(Given text):
From what I read, you have to go back to the 1980's to find a Senate that confirmed an opposite-party president’s Supreme Court nominee in a presidential election year. I'm not sure of all the political calculations going on or how it's all going to turn out but I'm confident in my opinion that if the parties were reversed with the Dem's holding both the Senate and the WH that they would be pushing for a nomination.
It's also time to stock up on popcorn and your favorite drinks because it's going to be loud. McConnell has stated that any nomination by President Trump will get a vote on the floor. Now I don't know for sure if that will happen, a lot of this is partisian politics talking.
So I have heard.
The only ones I have heard in the least pissed off are all Democrats.
Hardly everyone.
Yes, that has been clearly established and agreed to by most.
No, McConnell can't confirm anyone. It's not his "perogative". In case you didn't know, it takes a majority of the Senate to confirm a Justice.
I do know, thanks for dropping by.
Just providing a necessary correction to your inaccurate response to my comment.
Okay, great!
Very good John. It's because the "reasoning" is that the people have shown unity on the issue of the Court by electing a Republican President and a Republican Senate. Clearly it is just a technicality to use the will majority if McConnell wants to. I'm not sure he does. Keeping a GOP majority in the Senate should be priority one. If it jeopardizes Republican Senators the matter should wait until after the election. Senators Lisa Murkowski and Susan Collins already said they would not vote to fill a SCOTUS vacancy before the election.
The Democrats in the Senate represent 15,000,000 more Americans than the Republicans. Hillary Clinton received 3,000,000 more votes than Trump. To contend that "the people" have shown unity by electing Trump and the Republican Senate majority is a falsehood.
The election of 2016 stands, as does the ones in 2018.
Simple fact is that the President has a duty to nominate, the Senate has a duty to confirm or reject, and there really isn't much Democrats can do about it.
I look forward to President Biden's 6 appointees being confirmed to the new 15 member Supreme Court.
Take the damn seat, and let's all see if the experiment of being ruthless Americans who turn back the clock on reality to a darker time will succeed. I'm interested to see if today's Americans can live in a faux reality of the 50's.
I bet that it won't happen in your lifetime.
Saner heads will prevail, and no new Justices will be added during a Biden Presidency--if he wins.
Being a lawyer--you of all people should easily recognize the dangers of stacking the court politically. if you don't or can't, I am sorry.
Calm down. The world isn't going to end because of Justice Ginsburg's death.

(About this exercise): Resume the discussion of the Supreme Court vacancy above, adding new comments that follow its final one.

(Supplied entries):

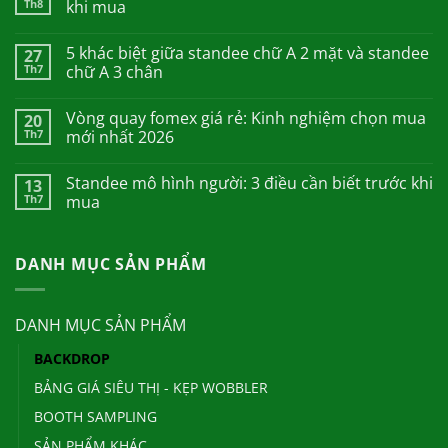
Th8
khi mua
5 khác biệt giữa standee chữ A 2 mặt và standee
27
Th7
chữ A 3 chân
Vòng quay fomex giá rẻ: Kinh nghiệm chọn mua
20
Th7
mới nhất 2026
Standee mô hình người: 3 điều cần biết trước khi
13
Th7
mua
DANH MỤC SẢN PHẨM
DANH MỤC SẢN PHẨM
BACKDROP
BẢNG GIÁ SIÊU THỊ - KẸP WOBBLER
BOOTH SAMPLING
SẢN PHẨM KHÁC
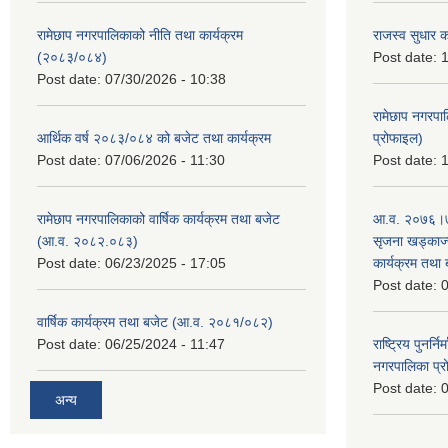
रामेछाप नगरपालिकाको नीति तथा कार्यक्रम
राजस्व सुधार 
(२०८३/०८४)
Post date:
1
Post date:
07/30/2026 - 10:38
रामेछाप नगरपा
आर्थिक वर्ष २०८३/०८४ को बजेट तथा कार्यक्रम
प्रोफाइल)
Post date:
07/06/2026 - 11:30
Post date:
1
रामेछाप नगरपालिकाको वार्षिक कार्यक्रम तथा बजेट
आ.व. २०७६।७७
(आ.व. २०८२.०८३)
सृजना खड्काज्यू
Post date:
06/23/2025 - 17:05
कार्यक्रम तथा
Post date:
0
वार्षिक कार्यक्रम तथा बजेट (आ.व. २०८१/०८२)
Post date:
06/25/2024 - 11:47
राष्ट्रिय पुनर्न
नगरपालिका प्
Post date:
0
अन्य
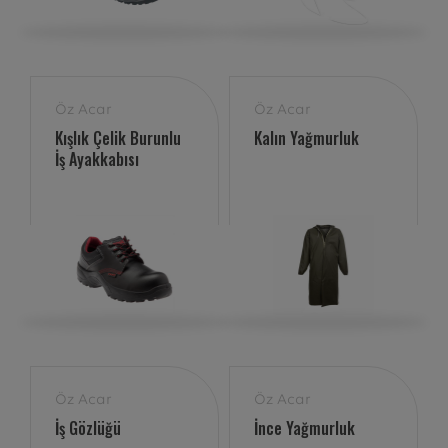
Öz Acar
Öz Acar
Kışlık Çelik Burunlu
Kalın Yağmurluk
İş Ayakkabısı
Öz Acar
Öz Acar
İş Gözlüğü
İnce Yağmurluk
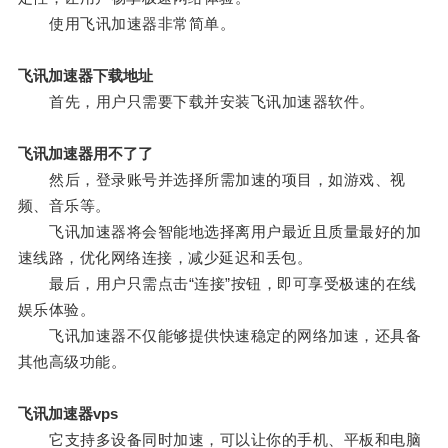
使用飞讯加速器非常简单。
飞讯加速器下载地址
首先，用户只需要下载并安装飞讯加速器软件。
飞讯加速器用不了了
然后，登录账号并选择所需加速的项目，如游戏、视
频、音乐等。
飞讯加速器将会智能地选择离用户最近且质量最好的加
速线路，优化网络连接，减少延迟和丢包。
最后，用户只需点击“连接”按钮，即可享受极速的在线
娱乐体验。
飞讯加速器不仅能够提供快速稳定的网络加速，还具备
其他高级功能。
飞讯加速器vps
它支持多设备同时加速，可以让你的手机、平板和电脑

(Task result):
"Take the seat"? By nominating someone to fill a vacancy like every President does?
I am sorry you have such little respect for every other member of SCOTUS.
I don't think the very vast majority of people want a return to the Democratic Jim Crow days. There might be a few nut jobs out there wanting it, but they are a miniscule minority,
the Senate has a duty to confirm or reject
Which is exactly what the what the republicans didn't do in the case of Garland as he didn't even get a hearing. Why won't republicans respect the Constitution?
sorry, but Garland isn't the to[pic and really has nothing to do with Trump's ability to nominate someone.
Do two wrongs make a right to you?
Garland is the very topic here. A precedent was set. It was also set by Lincoln.
Wow, such a sad statement by you. Lincoln, the father of the Republican party was a righteous man. I trust his judgment over most.
I wouldn't be so certain it won't happen.
The Republicans already ARE stacking the court politically. That is the clear and present danger. Adding additional Supreme Court Justices would be an effective counter-measure, if necessary.
No, some may wish he were the topic, but he isn't. He just isn't.
And Lincoln wasn't the father of the Republican Party. He wasn't even the first Presidential candidate that the party ran.
As a lawyer, I had hopes you at least would be able to discern the dangers of what you are suggesting.
That's called rejecting him.
I understand the arguments on both sides.
( deleted )
Sorry, Garland became part of the topic when you responded to comment 1.1 rather than flag it as of topic.
I certainly see no evidence of it.
Sure, Garland is mentioned in the article and therefore MUST be the topic.
Got it.
Thanks.
I rarely flag for off topic, as it seems like it is rather meaningless.
Of course the world is not going to end. Thankfully, conservatives won't be in control of the third branch of the world court. So miss me with your 'advice.' And you can play coy all you want, Texan. Shit is going to hit the fan in a big way from now on and if Trump supporters expect to find great joy in life going forward it will be far and in-betweens. Liberals have there call to action in spades.
Most (not all) Trump supporters are gross liars as this incident is plainly illustrating in the senate, period. Most Trump supporters have limited honor that I can respect. Full stop.
What third branch of what world court???????????????????????
Sorry, but I really have no clue what you are going on about here.
What world court has a third branch?
Or what world court have conservatives ever been in control of?
Way to make it personal and insulting at the same time.
Some Trump supporters speak with forked tongues. When they can not defeat you with the truth, many Trump supporters will lie and hide the truth under a rock. History repeats itself in a new form.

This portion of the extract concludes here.